From the spacetelescope.org site:
“In their latest work on Hubble images, to be presented at the UK National Astronomy Meeting 2008 in Belfast, the Queen’s team reveals the results of their ten-year search for these elusive supernova precursor stars. It appears that stars with masses as low as seven times the mass of the Sun can explode as supernovae. The team have not found any very massive stars that exploded, suggesting that the most massive stars may collapse to form black holes either without producing a supernova or by producing one that is too faint to observe. This intriguing possibility will be discussed at the meeting.”
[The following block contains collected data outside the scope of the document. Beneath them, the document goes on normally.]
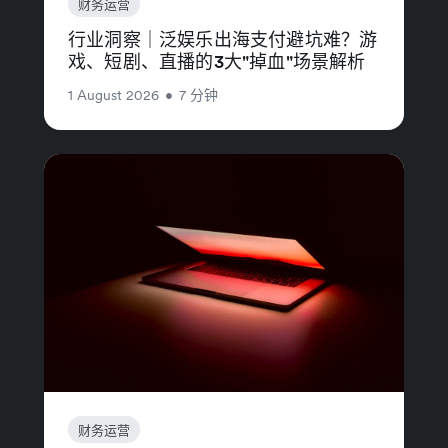
财务运营
行业洞察｜泛娱乐出海支付避坑难？游
戏、短剧、直播的3大"掉血"场景解析
1 August 2026
•
7 分钟
财务运营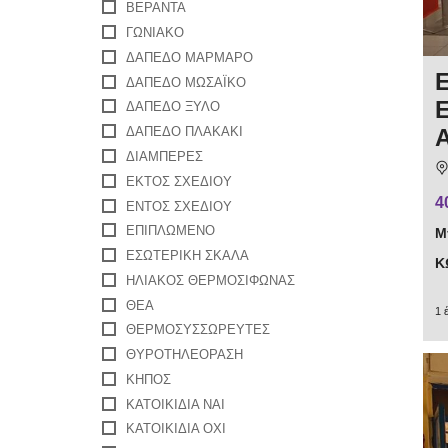
ΒΕΡΆΝΤΑ
ΓΩΝΙΑΚΌ
ΔΆΠΕΔΟ ΜΆΡΜΑΡΟ
ΔΆΠΕΔΟ ΜΩΣΑΪΚΟ
ΔΆΠΕΔΟ ΞΎΛΟ
ΔΑΠΈΔΟ ΠΛΑΚΆΚΙ
ΔΙΑΜΠΕΡΈΣ
ΕΚΤΟΣ ΣΧΕΔΙΟΥ
4
ΕΝΤΟΣ ΣΧΕΔΙΟΥ
ΕΠΙΠΛΩΜΈΝΟ
Μ
ΕΣΩΤΕΡΙΚΉ ΣΚΆΛΑ
Κ
ΗΛΙΑΚΌΣ ΘΕΡΜΟΣΊΦΩΝΑΣ
ΘΈΑ
1 
ΘΕΡΜΟΣΥΣΣΩΡΕΥΤΈΣ
ΘΥΡΟΤΗΛΕΌΡΑΣΗ
ΚΉΠΟΣ
ΚΑΤΟΙΚΊΔΙΑ ΝΑΙ
ΚΑΤΟΙΚΊΔΙΑ ΌΧΙ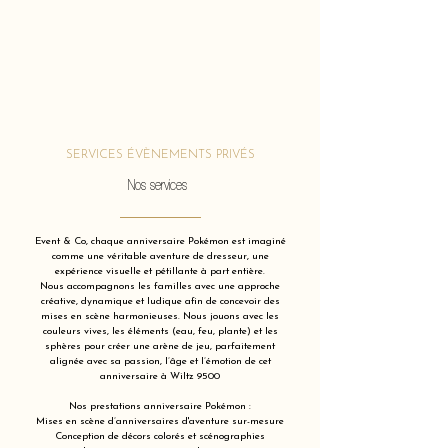
SERVICES ÉVÈNEMENTS PRIVÉS
Nos services
Event & Co, chaque anniversaire Pokémon est imaginé
comme une véritable aventure de dresseur, une
expérience visuelle et pétillante à part entière.
Nous accompagnons les familles avec une approche
créative, dynamique et ludique afin de concevoir des
mises en scène harmonieuses. Nous jouons avec les
couleurs vives, les éléments (eau, feu, plante) et les
sphères pour créer une arène de jeu, parfaitement
alignée avec sa passion, l’âge et l’émotion de cet
anniversaire à Wiltz 9500
Nos prestations anniversaire Pokémon :
Mises en scène d’anniversaires d'aventure sur-mesure
Conception de décors colorés et scénographies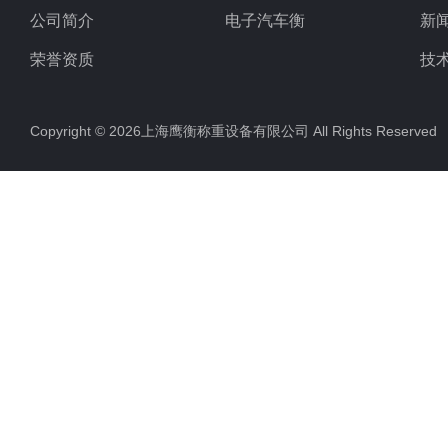
公司简介
电子汽车衡
新
荣誉资质
技
Copyright © 2026上海鹰衡称重设备有限公司 All Rights Reserv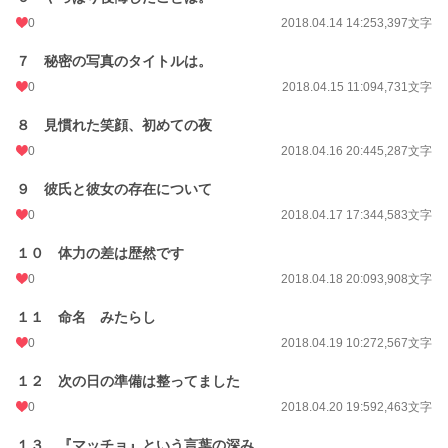
0
2018.04.14 14:25
3,397文字
月間ポイント
133 pt (59,781 位)
年間ポイント
７ 秘密の写真のタイトルは。
1,400 pt (75,995 位)
0
2018.04.15 11:09
4,731文字
累計ポイント
95,137 pt (31,182 位)
８ 見慣れた笑顔、初めての夜
0
2018.04.16 20:44
5,287文字
９ 彼氏と彼女の存在について
0
2018.04.17 17:34
4,583文字
１０ 体力の差は歴然です
0
2018.04.18 20:09
3,908文字
１１ 命名 みたらし
0
2018.04.19 10:27
2,567文字
１２ 次の日の準備は整ってました
0
2018.04.20 19:59
2,463文字
１３ 『マッチョ』という言葉の深み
There are two things in this paragraph I find intriguing. First, current models predict that type-II (core collapse) supernovae should occur in stars with masses of over 9Msun. The fact that they have found smaller stars as precursors of type-II supernovae means that our models may need a bit of tweaking. Second, the bit about the most massive stars collapsing without producing a supernova is also intriguing but seems a bit more speculative. The usual caveats about cutting-edge science apply. These results will be vetted by people way smarter than me, and probably argued over for years before the astronomers reach a consensus.